According to the passage on film sound, in what year was film sound commercialized?

## PROVIDED PASSAGE:
===============

Instead, we luxuriate in a continuous bath of sounds:
the song of our mother's voice, the swash of her
breathing, the piping of her intestines, the timpani
of her heart.
Birth, however, brings with it the sudden and
simultaneous ignition of the other four senses, and an
intense jostling for the throne that Sound had claimed
as hers alone. The most notable pretender is the
darting and insistent Sight, who blithely dubs himself
King and ascends the throne as if it had been standing
vacant, waiting for him.
Surprisingly, Sound pulls a veil of oblivion across
her reign and withdraws into the shadows.
So we all begin as hearing beings our four and
a half month baptism in a sea of sound must have a
profound and everlasting effect on us but from the
moment of birth onward, hearing seems to recede into
the background of our consciousness and function more
as an accompaniment to what we see. Why this should
be, rather than the reverse, is a mystery: why does
not the first of our senses to be activated retain a
lifelong dominance of all the others?
Something of this same situation marks the
relationship between what we see and hear in the
cinema. Film sound is rarely appreciated for itself
alone but functions largely as an enhancement of the
visuals: by means of some mysterious perceptual
alchemy, whatever virtues sound brings to film are
largely perceived and appreciated by the audience in
visual terms. The better the sound, the better the
image.
What in fact had given film sound its brief reign
over the film image was a temporary and
uncharacteristic inflexibility. In those first few
years after the commercialization of film sound, in
1926, everything had to be recorded simultaneously
music, dialogue, sound effects and once recorded,
nothing could be changed. The old Mel Brooks joke
about panning the camera to the left and revealing the
orchestra in the middle of the desert was not far from
the truth.
Clem Portman (Richard's father), Gordon Sawyer,
Murray Spivack and the other founding fathers of film
sound had the responsibility for recording Eddie
Cantor's voice, and the orchestra accompanying him,
and his tap dancing all at the same time, in as good a
balance as they could manage. There was no possibility
of fixing it later in the mix, because this was the
mix. And there was no possibility of cutting out the
bad bits, because there was no way to cut what was
being chiseled into the whirling acetate of the
Vitaphone discs. It had to be right the first time, or
you called "Cut!" and began again.

===============

## INFORMATION PROVIDED:
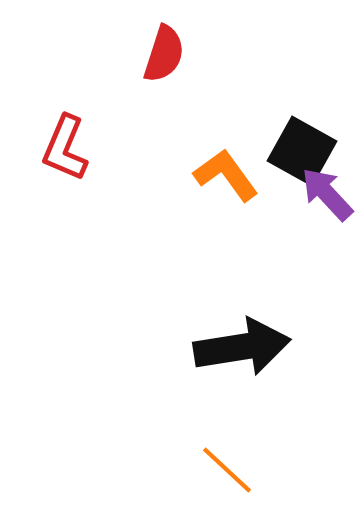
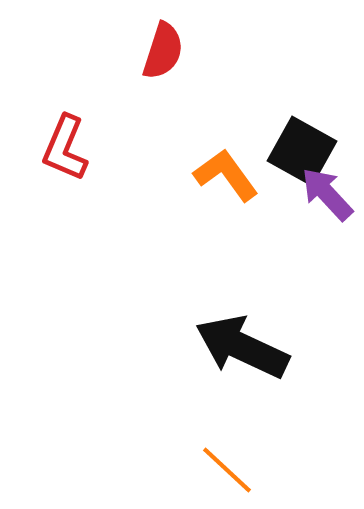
red semicircle: moved 1 px left, 3 px up
black arrow: rotated 146 degrees counterclockwise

===============

## CORRECT RESPONSE:
1926